Not only has demand for passion exceeded supply, I would possibly go further and suggest that it is the demand itself that has had a detrimental effect on the amount of passion that people feel. The whole event has become about money with everyone trying to squeeze as much out of it as possible, whether it is the media owners, the sponsors or the bandwagon brands, everyone has been asking “what can the world cup do for me?” and no-one has considered that they could be killing their cash cow.

Now I could be wrong, maybe I am just observing the wrong people, but if I’m right it could be a real problem. Passion and enthusiasm such as that seen around football is a rare natural resource and if we continue to squeeze every last drop of profit out of it then we could be responsible for it’s demise.

So what could brands do to prevent this decline?

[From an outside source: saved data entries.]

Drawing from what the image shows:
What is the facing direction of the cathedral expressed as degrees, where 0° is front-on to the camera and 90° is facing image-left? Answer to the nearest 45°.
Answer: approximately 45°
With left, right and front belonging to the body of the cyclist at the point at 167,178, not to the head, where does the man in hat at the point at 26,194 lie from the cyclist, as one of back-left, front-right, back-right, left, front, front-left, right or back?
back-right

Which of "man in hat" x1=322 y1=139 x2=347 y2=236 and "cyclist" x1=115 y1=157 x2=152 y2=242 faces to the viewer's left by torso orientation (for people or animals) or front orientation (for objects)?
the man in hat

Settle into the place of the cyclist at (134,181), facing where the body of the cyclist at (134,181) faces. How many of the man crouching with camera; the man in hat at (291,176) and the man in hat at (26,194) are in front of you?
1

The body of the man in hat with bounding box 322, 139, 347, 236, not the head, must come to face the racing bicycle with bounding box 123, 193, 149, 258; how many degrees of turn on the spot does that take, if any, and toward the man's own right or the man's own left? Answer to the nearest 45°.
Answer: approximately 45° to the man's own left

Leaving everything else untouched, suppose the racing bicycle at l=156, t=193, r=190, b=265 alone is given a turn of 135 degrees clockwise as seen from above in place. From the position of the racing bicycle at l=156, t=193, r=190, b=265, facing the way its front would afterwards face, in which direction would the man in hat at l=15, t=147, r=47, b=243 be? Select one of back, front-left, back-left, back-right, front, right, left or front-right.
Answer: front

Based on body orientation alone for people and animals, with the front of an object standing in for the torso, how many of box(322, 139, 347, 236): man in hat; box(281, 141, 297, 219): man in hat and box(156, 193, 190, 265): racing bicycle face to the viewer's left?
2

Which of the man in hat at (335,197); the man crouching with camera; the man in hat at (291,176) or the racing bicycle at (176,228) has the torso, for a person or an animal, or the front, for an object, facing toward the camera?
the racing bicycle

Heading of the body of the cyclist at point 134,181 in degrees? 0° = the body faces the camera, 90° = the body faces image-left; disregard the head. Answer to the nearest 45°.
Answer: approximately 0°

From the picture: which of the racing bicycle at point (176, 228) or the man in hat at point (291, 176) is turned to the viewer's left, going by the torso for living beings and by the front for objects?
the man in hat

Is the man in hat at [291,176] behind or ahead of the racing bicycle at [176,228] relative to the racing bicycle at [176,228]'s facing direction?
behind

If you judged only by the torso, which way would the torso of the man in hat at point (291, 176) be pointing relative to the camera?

Firstly they need to stop trying to take take take and instead try to work out how to give something back to sports, how can they facilitate and enhance the enjoyment of a sport rather than cynically trying to sell me something with football wrapping paper.

Secondly I believe we need to stop focusing on the highest pinnacle of achievement at the expense of all else. It’s all very well for brands to take out an ad congratulating the national team when they win – but all they are really trying to do is share in the reflected glory of that success. Surely if a brand was a friend of the sport they would commiserate our losses just as much as celebrating the wins, surely a true friend would be there when teams are struggling at the bottom of a conference division as well as when they get promoted. I’m pretty sure that a number of brands will be pulling some of their July advertising budgets in the wake of the pitiful English performance, but maybe if a brand had the balls (no pun intended) to keep talking to consumers even at the depths of their misery, then we may be more willing to share the excitement the next time it comes around.

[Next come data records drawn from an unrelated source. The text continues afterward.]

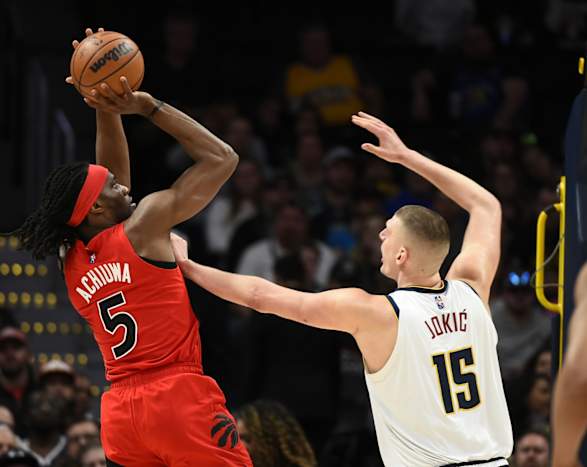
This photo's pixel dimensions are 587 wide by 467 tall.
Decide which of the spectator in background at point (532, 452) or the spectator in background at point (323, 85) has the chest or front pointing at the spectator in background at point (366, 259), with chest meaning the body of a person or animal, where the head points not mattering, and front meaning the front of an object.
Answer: the spectator in background at point (323, 85)

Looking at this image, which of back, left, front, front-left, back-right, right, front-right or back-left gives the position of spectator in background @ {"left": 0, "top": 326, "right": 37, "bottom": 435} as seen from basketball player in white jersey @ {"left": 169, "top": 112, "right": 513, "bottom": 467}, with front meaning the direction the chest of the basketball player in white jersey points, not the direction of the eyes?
front

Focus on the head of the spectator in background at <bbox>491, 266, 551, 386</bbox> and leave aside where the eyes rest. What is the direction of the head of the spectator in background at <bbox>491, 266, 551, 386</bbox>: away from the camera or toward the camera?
toward the camera

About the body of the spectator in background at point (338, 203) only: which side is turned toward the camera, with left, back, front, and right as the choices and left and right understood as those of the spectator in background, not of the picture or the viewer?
front

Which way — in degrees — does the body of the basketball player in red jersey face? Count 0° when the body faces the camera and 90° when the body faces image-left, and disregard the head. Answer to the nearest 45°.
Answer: approximately 225°

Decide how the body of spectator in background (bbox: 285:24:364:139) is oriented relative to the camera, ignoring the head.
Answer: toward the camera

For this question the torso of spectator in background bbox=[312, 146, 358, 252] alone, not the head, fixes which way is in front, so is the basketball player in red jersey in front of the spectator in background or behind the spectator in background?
in front

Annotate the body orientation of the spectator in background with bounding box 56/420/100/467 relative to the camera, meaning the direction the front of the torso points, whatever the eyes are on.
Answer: toward the camera

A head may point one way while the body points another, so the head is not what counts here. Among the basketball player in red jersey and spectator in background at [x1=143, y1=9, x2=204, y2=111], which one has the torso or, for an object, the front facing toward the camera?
the spectator in background

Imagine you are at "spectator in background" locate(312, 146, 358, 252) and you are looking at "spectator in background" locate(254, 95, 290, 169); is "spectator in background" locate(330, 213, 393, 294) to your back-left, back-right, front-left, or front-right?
back-left

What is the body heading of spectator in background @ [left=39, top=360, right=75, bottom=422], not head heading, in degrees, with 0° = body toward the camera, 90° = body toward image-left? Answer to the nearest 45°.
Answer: approximately 0°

Thirdly, if the passion for international football declines, I believe that it will find a more natural home in football or other sports that they have a closer more direct relationship with. As people becomes disenfranchised with multi millionaire footballers who bear no resemblance to anyone they know, they might just turn to the team next door where they know the cousin of one of the strikers. So brands should look to support this grass roots level sport, the sport where real people have a real connection and where the brand has an opportunity to really make a difference and give something back.

2 thoughts on “Football Passion – Can supply keep up with demand?

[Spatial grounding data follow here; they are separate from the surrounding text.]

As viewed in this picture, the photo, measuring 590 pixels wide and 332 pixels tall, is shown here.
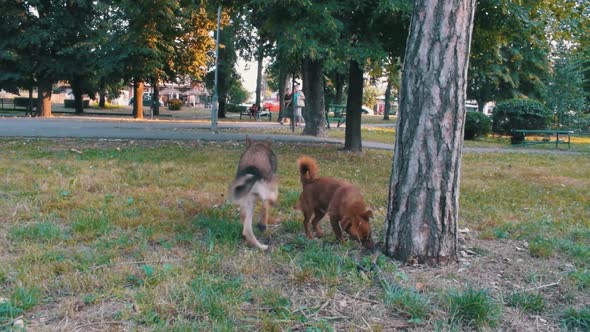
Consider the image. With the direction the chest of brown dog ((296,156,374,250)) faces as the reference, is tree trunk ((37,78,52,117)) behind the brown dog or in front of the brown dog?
behind

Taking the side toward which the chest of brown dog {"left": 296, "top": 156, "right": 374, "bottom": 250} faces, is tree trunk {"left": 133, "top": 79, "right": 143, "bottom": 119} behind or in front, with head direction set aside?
behind

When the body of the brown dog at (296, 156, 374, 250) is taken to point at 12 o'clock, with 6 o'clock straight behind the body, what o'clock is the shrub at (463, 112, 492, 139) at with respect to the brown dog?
The shrub is roughly at 8 o'clock from the brown dog.

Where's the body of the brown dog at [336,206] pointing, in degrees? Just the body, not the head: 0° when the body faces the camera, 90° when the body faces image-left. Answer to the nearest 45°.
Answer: approximately 315°

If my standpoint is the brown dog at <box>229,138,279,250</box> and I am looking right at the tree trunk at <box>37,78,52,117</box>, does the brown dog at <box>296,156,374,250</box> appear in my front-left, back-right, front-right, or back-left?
back-right
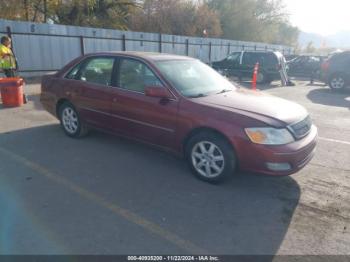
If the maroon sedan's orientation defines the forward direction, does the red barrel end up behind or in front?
behind

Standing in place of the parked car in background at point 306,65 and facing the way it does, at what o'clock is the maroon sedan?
The maroon sedan is roughly at 9 o'clock from the parked car in background.

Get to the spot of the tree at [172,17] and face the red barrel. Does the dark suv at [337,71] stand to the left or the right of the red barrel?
left

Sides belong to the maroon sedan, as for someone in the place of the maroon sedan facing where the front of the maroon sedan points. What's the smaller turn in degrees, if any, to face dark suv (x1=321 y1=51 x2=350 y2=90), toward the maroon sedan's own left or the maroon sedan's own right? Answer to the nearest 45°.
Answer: approximately 90° to the maroon sedan's own left

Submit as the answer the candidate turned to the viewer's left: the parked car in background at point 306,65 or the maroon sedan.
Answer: the parked car in background

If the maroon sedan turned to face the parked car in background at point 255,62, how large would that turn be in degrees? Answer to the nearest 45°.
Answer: approximately 135° to its left

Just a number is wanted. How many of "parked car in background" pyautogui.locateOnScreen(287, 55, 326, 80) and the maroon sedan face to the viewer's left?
1

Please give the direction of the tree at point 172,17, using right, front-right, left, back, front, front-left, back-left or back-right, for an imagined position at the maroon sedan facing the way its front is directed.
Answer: back-left

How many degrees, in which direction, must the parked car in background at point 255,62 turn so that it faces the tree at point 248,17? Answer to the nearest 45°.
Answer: approximately 45° to its right

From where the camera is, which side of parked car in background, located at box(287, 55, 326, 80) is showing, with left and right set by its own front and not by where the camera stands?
left

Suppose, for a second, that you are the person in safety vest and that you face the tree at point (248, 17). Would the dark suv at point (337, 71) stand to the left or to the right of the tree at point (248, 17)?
right

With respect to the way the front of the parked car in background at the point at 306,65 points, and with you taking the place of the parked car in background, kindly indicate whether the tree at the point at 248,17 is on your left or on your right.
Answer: on your right

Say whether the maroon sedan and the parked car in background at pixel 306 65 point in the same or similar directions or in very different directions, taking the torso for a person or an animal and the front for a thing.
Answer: very different directions

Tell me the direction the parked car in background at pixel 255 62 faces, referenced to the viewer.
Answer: facing away from the viewer and to the left of the viewer

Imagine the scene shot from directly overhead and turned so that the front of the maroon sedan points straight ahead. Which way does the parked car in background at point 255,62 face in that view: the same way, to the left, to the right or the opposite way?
the opposite way
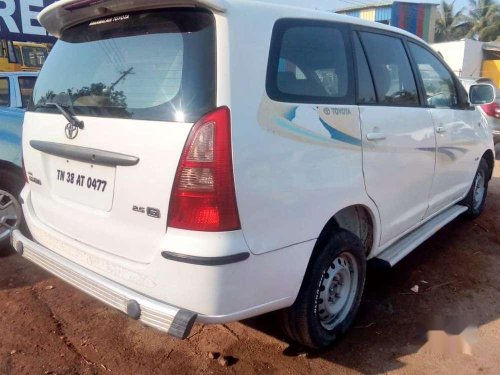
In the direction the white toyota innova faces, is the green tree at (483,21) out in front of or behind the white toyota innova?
in front

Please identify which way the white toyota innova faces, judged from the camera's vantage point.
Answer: facing away from the viewer and to the right of the viewer

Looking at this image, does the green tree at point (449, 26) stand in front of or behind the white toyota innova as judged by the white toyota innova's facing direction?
in front
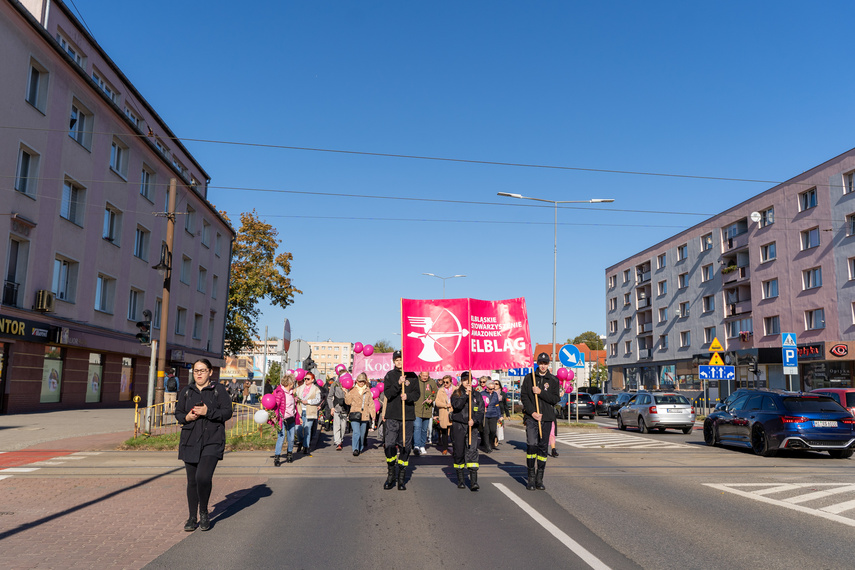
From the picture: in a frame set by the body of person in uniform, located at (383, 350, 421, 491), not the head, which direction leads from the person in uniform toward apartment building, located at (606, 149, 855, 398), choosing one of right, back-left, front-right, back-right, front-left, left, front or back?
back-left

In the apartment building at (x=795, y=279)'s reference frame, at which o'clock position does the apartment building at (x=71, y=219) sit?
the apartment building at (x=71, y=219) is roughly at 12 o'clock from the apartment building at (x=795, y=279).

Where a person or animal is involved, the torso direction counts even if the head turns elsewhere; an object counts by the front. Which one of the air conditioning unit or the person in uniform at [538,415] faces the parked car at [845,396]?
the air conditioning unit

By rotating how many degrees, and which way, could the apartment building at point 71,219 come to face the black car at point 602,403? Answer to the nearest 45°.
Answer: approximately 45° to its left

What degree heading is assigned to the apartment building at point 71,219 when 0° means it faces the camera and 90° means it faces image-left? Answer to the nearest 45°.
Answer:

  1. and let’s not forget Dan, that even in this incredible boom time of interest in football from viewers, fans, brands, media – almost no-one in this business has actually been making money apart from players and agents. all of the biggest clubs are hugely in debt – they have been investing in an assumption of untold future success.

    the other thing about football of course is that is is a global market, one in which, like many areas of the economy, britain has been very strong recently but almost certainly cannot sustain. i think south american football will we worth keeping an eye on given the outrageous success of every south american team in this tournament – and if everyone in the international market decides they want to watch the brazilian or argentinian league internationally, watch English football deflate (though as a footballing luddite, obviously i think that’s a good thing)

    1. Absolutely agree on the international point. My perception that football passion may have peaked is based on the UK only (and maybe Western Europe as a whole). The “new world” of football has so much more to offer and seems to approach the sport in a much more healthy manner, whether that is Latin/South America (not just Argentina and Brazil, but Chile, Uruguay, Mexico etc all have done well) and obviously the African Nations. Even Australia and New Zealand brought something to the table.